When it came it came with astonishing speed.

No-one predicted how fast Libya's rebel forces would, indeed could move into the capital unopposed.

But 24 hours after the first heavy fighting erupted in Tripoli - on Saturday night - the signs were there for all to see.

First there were the children and the wives of Col Muammar Gaddafi's officials packing and leaving the five-star Rixos hotel.

The Rixos is the place where the government has obliged foreign journalists to stay when reporting on this conflict.

Over the months it became a government hangout. A place of refuge and safety for them where Col Gaddafi's information minister held regular news conferences.

Now the relatives of senior officials were going, heading presumably somewhere safer.

Image caption,

The rebels swept towards Tripoli with surprising speed

Then I noticed the translators we have been working with for months now had also left. So too the state television staff who have worked out of here since their headquarters were bombed by Nato.

These were ominous signs of the battle to come.

Flak jacket dinner

Then fierce fighting broke out outside the hotel, drawing closer. Since Saturday evening the sound of gunfire and explosions had echoed across the city. Now it was heading towards us.

For several hours heavy weapons rocked the building.
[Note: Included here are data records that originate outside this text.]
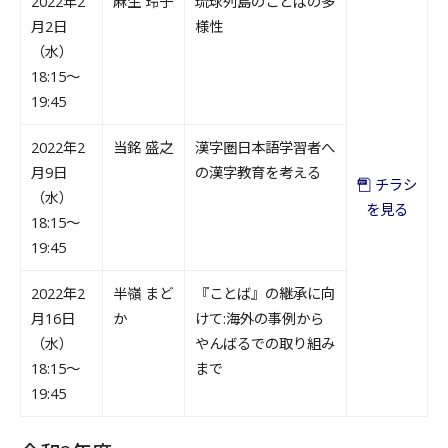
2022年2
麻生 玲子
琉球列島のことばの多
月2日
様性
（水）
18:15～
19:45
2022年2
当銘 盛之
漢字圏日本語学習者へ
月9日
の漢字教育を考える
チラシ
（水）
を見る
18:15～
19:45
2022年2
半嶺 まど
『ことば』の継承に向
月16日
か
けて:海外の事例から
（水）
やんばるでの取り組み
18:15～
まで
19:45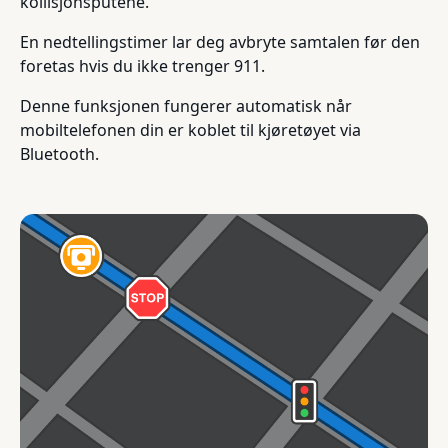
kollisjonsputene.
En nedtellingstimer lar deg avbryte samtalen før den
foretas hvis du ikke trenger 911.
Denne funksjonen fungerer automatisk når
mobiltelefonen din er koblet til kjøretøyet via
Bluetooth.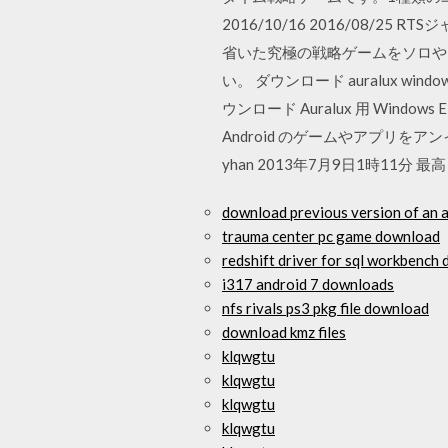
2016/10/16 2016/08/2
省いた究極の戦略ゲームをソロや
い。 ダウンロード auralux windows
ウンロード Auralux 用 Windows
Android のゲームやアプリをアンイ
yhan 2013年7月9日1時11分 最高
download previous version of an a
trauma center pc game download
redshift driver for sql workbench
i317 android 7 downloads
nfs rivals ps3 pkg file download
download kmz files
klqwgtu
klqwgtu
klqwgtu
klqwgtu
Bullets whistled overhead, whining through the fading light.

We gathered - the international media together - to work out what we might do. Body armour on, escape routes chosen. No route to the port, no boats there to take us out anyway.

Media caption,

Libyan rebels sweep into Tripoli

Then the hotel chef came up and asked us if we would like dinner.
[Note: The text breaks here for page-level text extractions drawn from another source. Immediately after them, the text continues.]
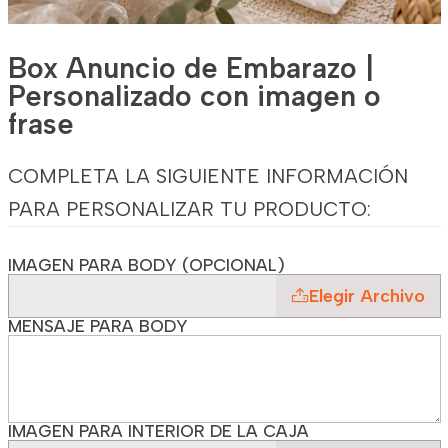
Box Anuncio de Embarazo |
Personalizado con imagen o
frase
COMPLETA LA SIGUIENTE INFORMACIÓN
PARA PERSONALIZAR TU PRODUCTO:
IMAGEN PARA BODY (OPCIONAL)
Elegir Archivo
MENSAJE PARA BODY
IMAGEN PARA INTERIOR DE LA CAJA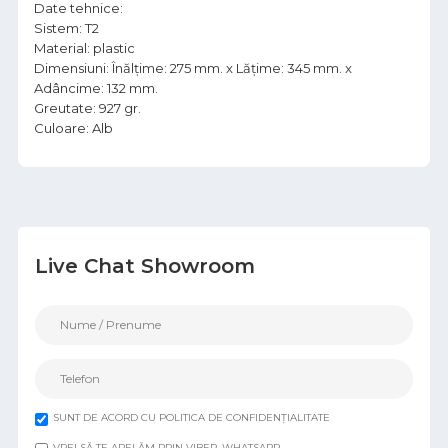
Date tehnice:
Sistem: T2
Material: plastic
Dimensiuni: Înălțime: 275 mm. x Lățime: 345 mm. x
Adâncime: 132 mm.
Greutate: 927 gr.
Culoare: Alb
Live Chat Showroom
SUNT DE ACORD CU POLITICA DE CONFIDENȚIALITATE
VREI SĂ TE APELĂM PRIN VIBER, WHATSAPP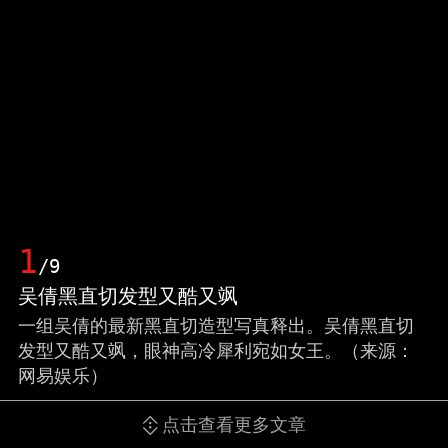
1
/9
吴倩黑直切发型又酷又飒
一组吴倩的最新黑直切造型写真释出。吴倩黑直切
发型又酷又飒，眼神高冷犀利宛如女王。（来源：
网易娱乐）
点击查看更多文章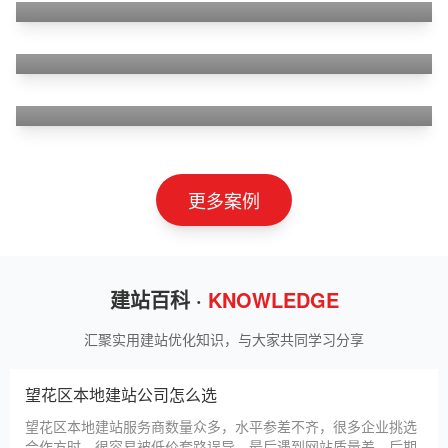
狮羊科技（上海）有限公司
淄博利安机电科技有限公司
更多案例
建站百科 ·
KNOWLEDGE
汇聚实用建站优化知识，与大家共同学习分享
望花区本地建站公司怎么选
望花区本地建站服务商数量众多，水平参差不齐，很多企业挑选
合作方时，很容易被低价套路误导，最后遇到网站质量差、后期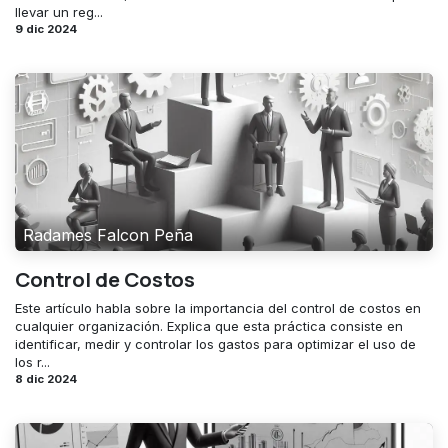
llevar un reg...
9 dic 2024
Radames Falcon Peña
Control de Costos
Este artículo habla sobre la importancia del control de costos en
cualquier organización. Explica que esta práctica consiste en
identificar, medir y controlar los gastos para optimizar el uso de
los r...
8 dic 2024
We dined in flak jackets - helmets by our side. And as the Iftar meal, the breaking of the fast ended, so too did the relative silence.

Heavy weapons opened up again, explosions outside the hotel.

Pro-Gaddafi forces set up a checkpoint on the road outside. We were trapped inside a target for the rebels.

Libyan Information Minister Moussa Ibrahim called perhaps his final news conference.

Nato was destroying his country, he said. He appealed for a ceasefire - otherwise there would be huge loss of life, he told us.

Outside in the hotel lobby one of the younger armed men was shouting at a member of the media, accusing him of calling in information to the rebels. We edged away from him and his AK-47.

In another corner the quiet and polite Dr Aguila - the man who was in charge of the foreign press for the Libyan government - walked past me, still in the casual untucked shirt he wears, but now clutching a gun.

Last week he told me that he was prepared if needed to head to the front line to defend his country. Too late I thought.

Cowering

But was this the much-heralded "endgame"?

On Sunday afternoon Moussa Ibrahim told me 65,000 professional and trained soldiers loyal to Col Gaddafi were inside the capital ready to rise up and defend Tripoli.

Had the rebels fallen into a trap? Perhaps as they advanced into the city, they would be encircled and fired upon. Pro-Gaddafi troops have used that tactic before.

Slowly though it became clear. Green Square where last week I stood with Gaddafi supporters pledging the capital would never, could never fall, was in opposition hands.

Col Gaddafi's son, once his assumed successor, Saif al-Islam had been arrested.

Opposition checkpoints were holding firm in sizeable areas of Tripoli. Col Gaddafi's capital was falling from his grasp.

As I write this, there are still battles to be had. Outside the Rixos hotel we still don't believe the streets are safe. And Gaddafi men are outside with guns, waiting. We still can't leave.

Elsewhere I can hear gunfire - not in celebration, but in battle.

There are many, many residents of this city who tonight are not out for the party, but cowering at home.

They are not just the people who until yesterday proudly flew the green flag of Col Gaddafi's Libya from their rooftops, but also the families who wonder about the continued fighting outside their front door - and those who fear tribal differences will now emerge within the opposition, harming the chance of a peaceful transition.

There is still that ominous possibility that Col Gaddafi, a man who in his four decades in power has ably demonstrated his ability to brutalise and punish his people, may yet strike back.

But right now it doesn't look possible.

Right now it looks as though another unpopular Arab regime has fallen victim to the Arab Spring.